Ahh... Marcelle, sorry about the burnout. I will say I'm really enjoying the short stories. The long books like Outlander and 11.22.63 I have to go the audio book route. I simply cannot sit still that long. And reading outside my normal genre gives me a boost.

jean harrington said...

Rita, here's one that's not new, but I have fallen in love all over again with Pat Conroy. His South Of Broad is a masterpiece. Just finished Beach Music--yeah, it's overblown, melodramatic and episodic. Also each episode (well, maybe not the one about the Great Dog) is ALIVE. A writer's writer. So sorry he passed away and there will be no more emotional outpourings presented in sublime (usually) prose.

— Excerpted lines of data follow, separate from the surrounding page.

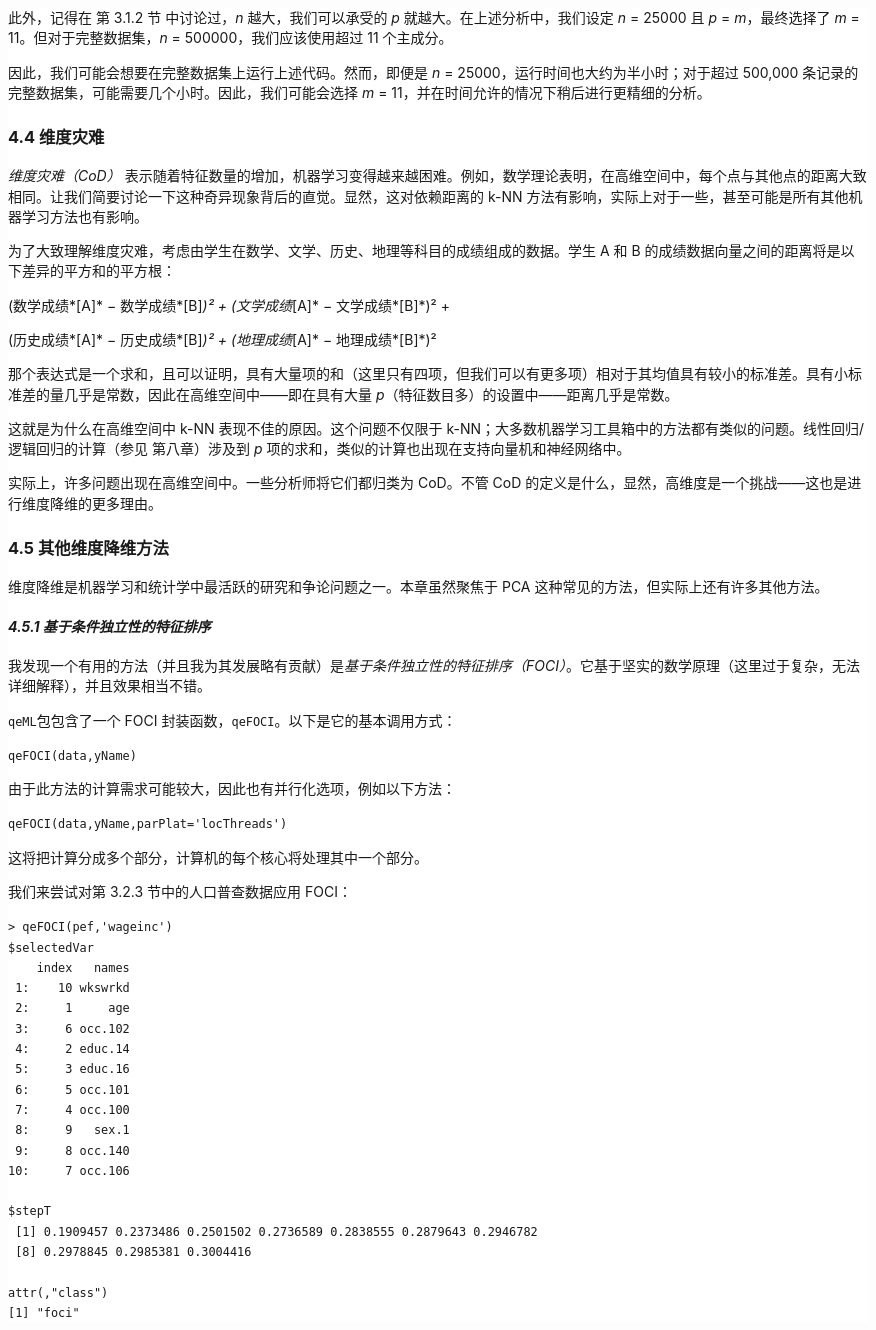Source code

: 此外，记得在 第 3.1.2 节 中讨论过，*n* 越大，我们可以承受的 *p* 就越大。在上述分析中，我们设定 *n* = 25000 且 *p* = *m*，最终选择了 *m* = 11。但对于完整数据集，*n* = 500000，我们应该使用超过 11 个主成分。

因此，我们可能会想要在完整数据集上运行上述代码。然而，即便是 *n* = 25000，运行时间也大约为半小时；对于超过 500,000 条记录的完整数据集，可能需要几个小时。因此，我们可能会选择 *m* = 11，并在时间允许的情况下稍后进行更精细的分析。

### 4.4 维度灾难

*维度灾难（CoD）* 表示随着特征数量的增加，机器学习变得越来越困难。例如，数学理论表明，在高维空间中，每个点与其他点的距离大致相同。让我们简要讨论一下这种奇异现象背后的直觉。显然，这对依赖距离的 k-NN 方法有影响，实际上对于一些，甚至可能是所有其他机器学习方法也有影响。

为了大致理解维度灾难，考虑由学生在数学、文学、历史、地理等科目的成绩组成的数据。学生 A 和 B 的成绩数据向量之间的距离将是以下差异的平方和的平方根：

(数学成绩*[A]* − 数学成绩*[B]*)² + (文学成绩*[A]* − 文学成绩*[B]*)² +

(历史成绩*[A]* − 历史成绩*[B]*)² + (地理成绩*[A]* − 地理成绩*[B]*)²

那个表达式是一个求和，且可以证明，具有大量项的和（这里只有四项，但我们可以有更多项）相对于其均值具有较小的标准差。具有小标准差的量几乎是常数，因此在高维空间中——即在具有大量 *p*（特征数目多）的设置中——距离几乎是常数。

这就是为什么在高维空间中 k-NN 表现不佳的原因。这个问题不仅限于 k-NN；大多数机器学习工具箱中的方法都有类似的问题。线性回归/逻辑回归的计算（参见 第八章）涉及到 *p* 项的求和，类似的计算也出现在支持向量机和神经网络中。

实际上，许多问题出现在高维空间中。一些分析师将它们都归类为 CoD。不管 CoD 的定义是什么，显然，高维度是一个挑战——这也是进行维度降维的更多理由。

### 4.5 其他维度降维方法

维度降维是机器学习和统计学中最活跃的研究和争论问题之一。本章虽然聚焦于 PCA 这种常见的方法，但实际上还有许多其他方法。

#### ***4.5.1 基于条件独立性的特征排序***

我发现一个有用的方法（并且我为其发展略有贡献）是*基于条件独立性的特征排序（FOCI）*。它基于坚实的数学原理（这里过于复杂，无法详细解释），并且效果相当不错。

`qeML`包包含了一个 FOCI 封装函数，`qeFOCI`。以下是它的基本调用方式：

```
qeFOCI(data,yName)
```

由于此方法的计算需求可能较大，因此也有并行化选项，例如以下方法：

```
qeFOCI(data,yName,parPlat='locThreads')
```

这将把计算分成多个部分，计算机的每个核心将处理其中一个部分。

我们来尝试对第 3.2.3 节中的人口普查数据应用 FOCI：

```
> qeFOCI(pef,'wageinc')
$selectedVar
    index   names
 1:    10 wkswrkd
 2:     1     age
 3:     6 occ.102
 4:     2 educ.14
 5:     3 educ.16
 6:     5 occ.101
 7:     4 occ.100
 8:     9   sex.1
 9:     8 occ.140
10:     7 occ.106

$stepT
 [1] 0.1909457 0.2373486 0.2501502 0.2736589 0.2838555 0.2879643 0.2946782
 [8] 0.2978845 0.2985381 0.3004416

attr(,"class")
[1] "foci"
```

On the more prosaic side, I'm currently read Dead At Night by a local writer, Randy Wayne White. (And, ahem, a fellow finalist in the Florida Book Awards) The protag is a marine biologist and White's knowledge of marine biology, added to the suspense, makes for a worthwhile read.

Rita said...

Thanks Jean for the oldie but goodie reminder. Good luck on the Florida Book Award. :-)

Elise Warner said...

Right now I'm reading Notes from a Small Island by Bill Bryson written while he was living in England. He's just written a second The Road to Little Dribbling.. He makes me laugh and who doesn't need a laugh? On my TBR list the girl on the Train by Paula Hawkins, The Vacationers by Emma Straub and if I can find the book The Life and Times of Moss Hart by Steven Bach. Have several pages of TBR--so many books I want to read.

Shirley Wells said...

The Insect Farm - it was me who recommended it and I love, love, love it. :)

Like Elise, I'm a huge fan of Bill Bryson. Love his writing and he never fails to raise a laugh.

I've got 11.22.63 on my TBR pile but am currently watching the TV version (so lazy). Really enjoying that, but will read the book later.

I really enjoyed The Girl on the Train by Paula Hawkins.